Richard Florida is quoted in that article. I don't know if he recognizes the following or not, but Boulder is an exception to the World is Spiky rule. Abbott and Zola left New York City to find riches in the Front Range of Colorado. You don't have to be in Big City to do big things. I imagine this New York Times piece will inspire more people to drop everything and head to Boulder. It should also give struggling communities hope.
Okay, not everyplace has Boulder's amenities. You also might note that there is a familial connection that facilitated the relocation from NYC to Boulder. Regardless, hundreds of thousands of talented people are leaving cities like Chicago and San Francisco in search of experiences and opportunities found in cities like Pittsburgh and Des Moines. The challenge is figuring out how to get "on world's radar":
Meanwhile, it's "raining" real estate deals and cash flows are better as rental rates dropped due to more supply, he says. "People can cover all their expenses and realize a profit. They couldn't do that two years ago. The market was too hot." So, it is a good time to buy, he says. "But it's not a get-rich-quick scheme. You don't do that in real estate. You're looking at a five year window." Of the places to invest right now, Calgary is number one -- pushing Edmonton down to second place on Campbell's list, which he updates regularly. "It's on the radar. Everyone knows about Calgary," he says, noting that includes overseas, where he was recently speaking to investors in London, England.

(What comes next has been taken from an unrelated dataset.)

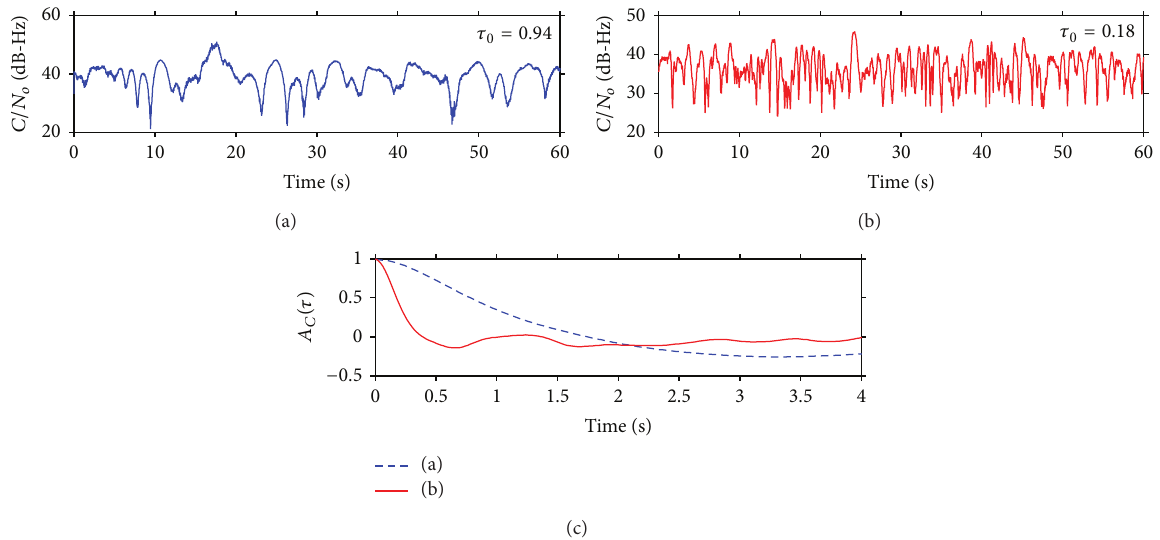
Figure 2: ((a) and (b)) Two examples of scintillation observations with 𝑆 4 = 0.9 but with different decorrelation times 𝜏 0 . (c) Autocorrelation coefficients for (a) and (b) cases,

Calgary is another interior boomtown that more and more people are beginning to notice. The move away from traditional centers of growth is part of the "Great Reset". Granted, Calgary was growing rapidly before all the bubbles burst. But supplanting hot spot Vancouver is saying something. Not to mention there's Edmonton at number two. Edmonton?
Obviously, energy is the driving force behind all the interest and growth. The point being that Toronto on top isn't set in stone. You don't have throw up your hands in despair given the agglomeration economies that continue benefit the alpha global cities. The rules of globalization are changing. Beware, Big Apple.